The Quadrangle Club was created in 1893 as a social club for the faculty of the newly established University of Chicago. It was to be a place to gather for "study, socialization, and especially communication," and from its inception was open to members of the community as well as to faculty. It was spearheaded by Robert Francis Harper, an associate professor of Near Eastern Languages and the younger brother of William Rainey Harper, first president of the university. It originally occupied a suite in the Barry Hotel, located at 59th Street between Dorchester and Blackstone.

By 1895, the club had outgrown the hotel suite, and land was purchased for the construction of a club house on the southeast corner of 58th and University, the current site of the Oriental Institute. The new club house opened in 1896 and contained billiard and card rooms, a gymnasium, some sleeping rooms, and a small ladies' room for the wives of members. Outside, to the south, there were tennis courts. The Club hosted many social events, including lectures, recitals, and dances. As an afterthought, a small dining room and basement kitchen were added to the building. In 1897, fires led to modifications of the building by Howard Van Doren Shaw, a distinguished architect who later designed the building that the club currently occupies.

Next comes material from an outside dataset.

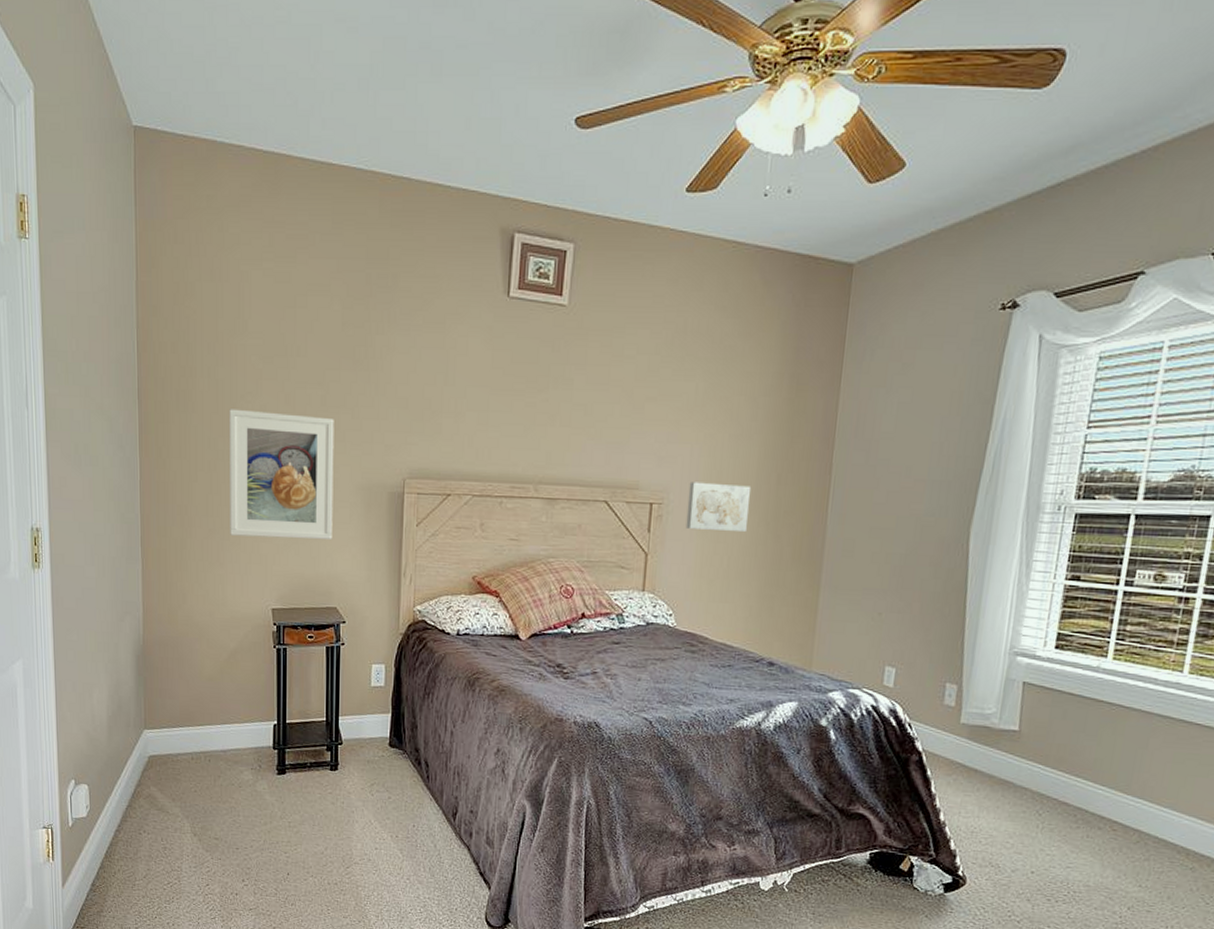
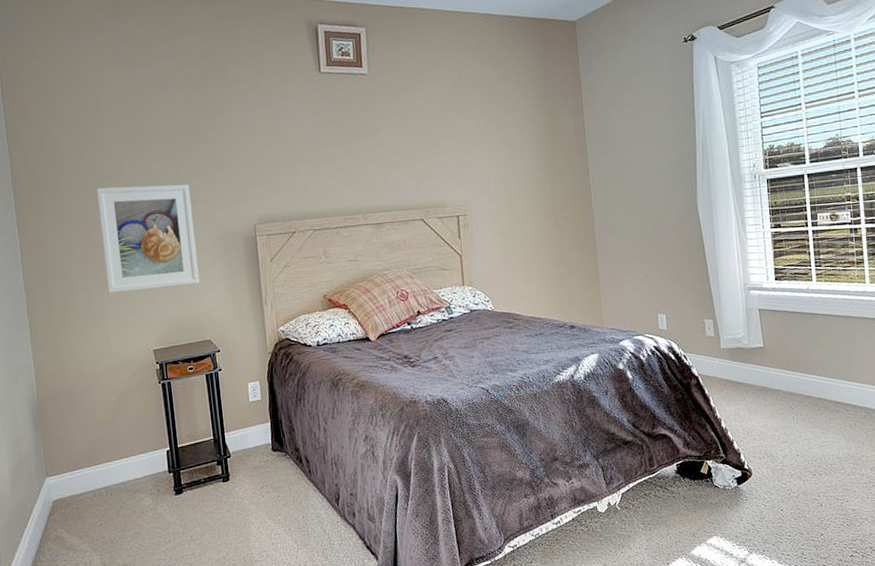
wall art: present [685,482,752,533] -> none [484,192,535,231]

In 1916, to make way for Rockefeller Chapel, the Quadrangle Club agreed to relocate to a parcel of land on the corner of 57th Street and University Avenue, the present site. Howard Van Doren Shaw designed the new building, which opened on December 21, 1922. Shaw designed a building resembling an English country house, with large open spaces and—on the second floor, facing the tennis courts—abundant natural light. In the summer of 1929, the old club house was moved (in two pieces) two blocks west to 956–960 East 58th Street, where it was renamed Ingleside Hall.

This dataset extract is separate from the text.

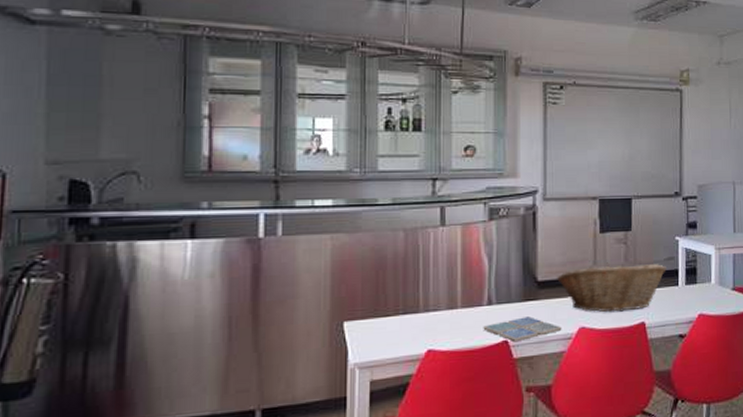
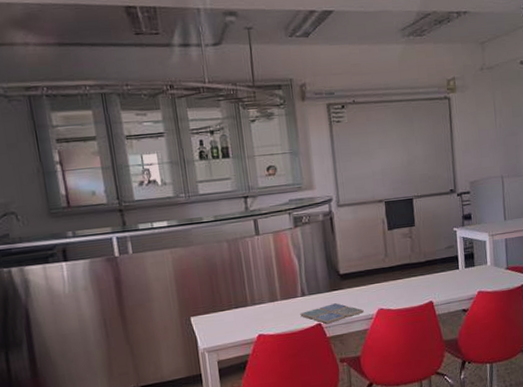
fruit basket: present [557,262,666,312] -> none [356,252,448,296]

The Quadrangle Club enjoyed a golden age during the 1920s and 1930s when it functioned as a popular gentleman's club offering billiards, a card room, and stimulating lunchtime conversation. The "Round Table", a lunchtime tradition in which professors from diverse fields gathered to share ideas, flourished.

As World War II came to an end the Quad Club found itself redefined by the changes in the times. There was pressure to admit all faculty, including women professors. The decline of the South Side of Chicago and the attractiveness of suburban living to some faculty decreased the potential membership. It lost many amenities of the gentleman's club as financial pressures forced rooms to be taken over for catering affairs. The Club has always kept its dues and fees low to accommodate faculty members with modest incomes, and catering helped to make up the inevitable deficits.